**ВЫБРАННЫЙ ТЕКСТ:**
-------------------------

Подвиг святости в творческом осмыслении Б.Зайцева

«Преподобный Сергий Радонежский», «Алексей Божий человек», «Сердце Авраамия»

  В эмигрантской прозе Б.Зайцева духовно-религиозные аспекты проблема­тики приобретают существенную значимость, что проявляется как в романистике [5], так и в художественно-публицистических работах: в жанрах житийных «портретов», «хожений», писательских биографий и др. В житийной трилогии о Сергии Радонежском, Алексее Божьем человеке и преподобном Авраамии (1925 – 1934) силой сердечной, творческой интуиции феномен святости осмысляется в различных ипостасях, в единстве индивидуального и надличностного измерений. Художественная целостность трилогии обусловлена системой устойчивых лейтмотивов, образных решений, констант авторского стиля.

В предисловии к повести «Преподобный Сергий Радонежский» (1925) намечается раскрытие антиномий явленного и сокровенного, созерцательного и деятельного начал в душевном мире святого, уже здесь звучит та «личностно-теплая интонация повествования» [2; 642], которая в основной части жития окажется в диалектическом взаимодействии с принципом исторической объективности, с ориентацией на достоверные источники.

-------------------------

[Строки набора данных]

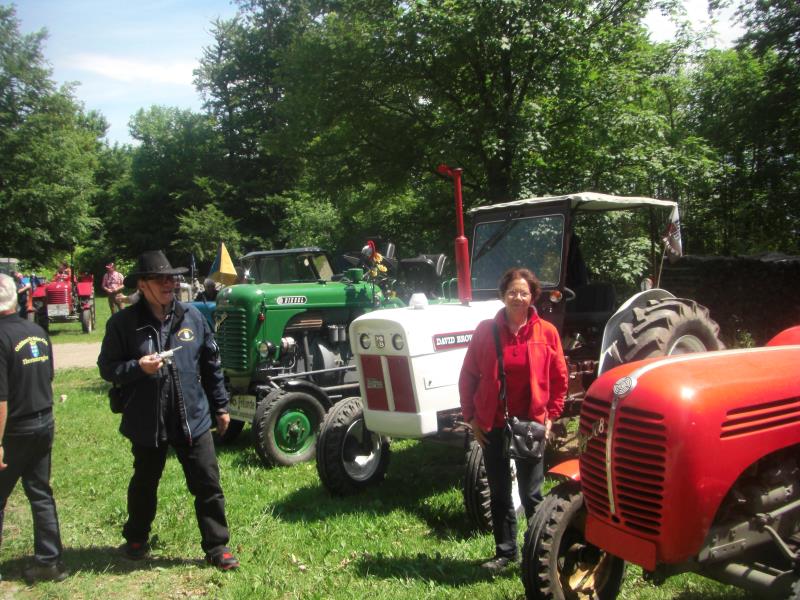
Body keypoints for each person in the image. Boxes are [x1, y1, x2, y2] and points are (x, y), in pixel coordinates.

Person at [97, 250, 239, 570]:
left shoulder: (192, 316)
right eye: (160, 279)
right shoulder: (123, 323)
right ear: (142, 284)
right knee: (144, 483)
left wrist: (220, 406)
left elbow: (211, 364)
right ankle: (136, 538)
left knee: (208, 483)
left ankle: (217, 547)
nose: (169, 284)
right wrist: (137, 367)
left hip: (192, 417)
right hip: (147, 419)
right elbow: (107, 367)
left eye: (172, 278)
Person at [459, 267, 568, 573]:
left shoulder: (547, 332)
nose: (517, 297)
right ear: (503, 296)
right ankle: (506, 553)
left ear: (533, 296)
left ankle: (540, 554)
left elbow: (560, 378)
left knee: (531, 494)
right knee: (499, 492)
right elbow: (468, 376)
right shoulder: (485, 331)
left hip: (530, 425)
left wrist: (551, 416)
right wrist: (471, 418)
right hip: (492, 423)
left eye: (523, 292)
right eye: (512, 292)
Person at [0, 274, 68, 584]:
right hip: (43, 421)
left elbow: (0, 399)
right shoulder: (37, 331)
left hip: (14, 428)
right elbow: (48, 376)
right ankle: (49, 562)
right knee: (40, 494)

-------------------------

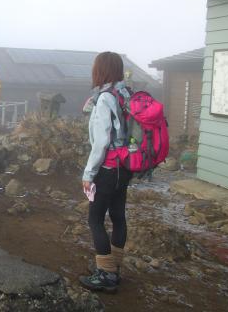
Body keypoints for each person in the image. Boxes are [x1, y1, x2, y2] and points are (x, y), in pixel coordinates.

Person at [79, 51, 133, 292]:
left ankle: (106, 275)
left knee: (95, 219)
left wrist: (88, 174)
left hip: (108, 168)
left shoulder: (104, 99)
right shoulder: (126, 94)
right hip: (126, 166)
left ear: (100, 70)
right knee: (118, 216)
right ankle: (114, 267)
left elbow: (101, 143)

-------------------------

**ВАШИ ЗАДАНИЯ:**
**a.** В какие годы, согласно тексту о житиях Б. Зайцева, была создана его житийная трилогия?
**b.** Чем, по словам текста о житиях Б. Зайцева, обусловлена художественная целостность его трилогии?
Строки набора данных представляют собой отдельный материал и с текстом не связаны.

**ОТВЕТЫ:**
**a.** С 1925 по 1934 год.

**b.** Художественная целостность трилогии обусловлена системой устойчивых лейтмотивов и образных решений. Она также держится на константах авторского стиля.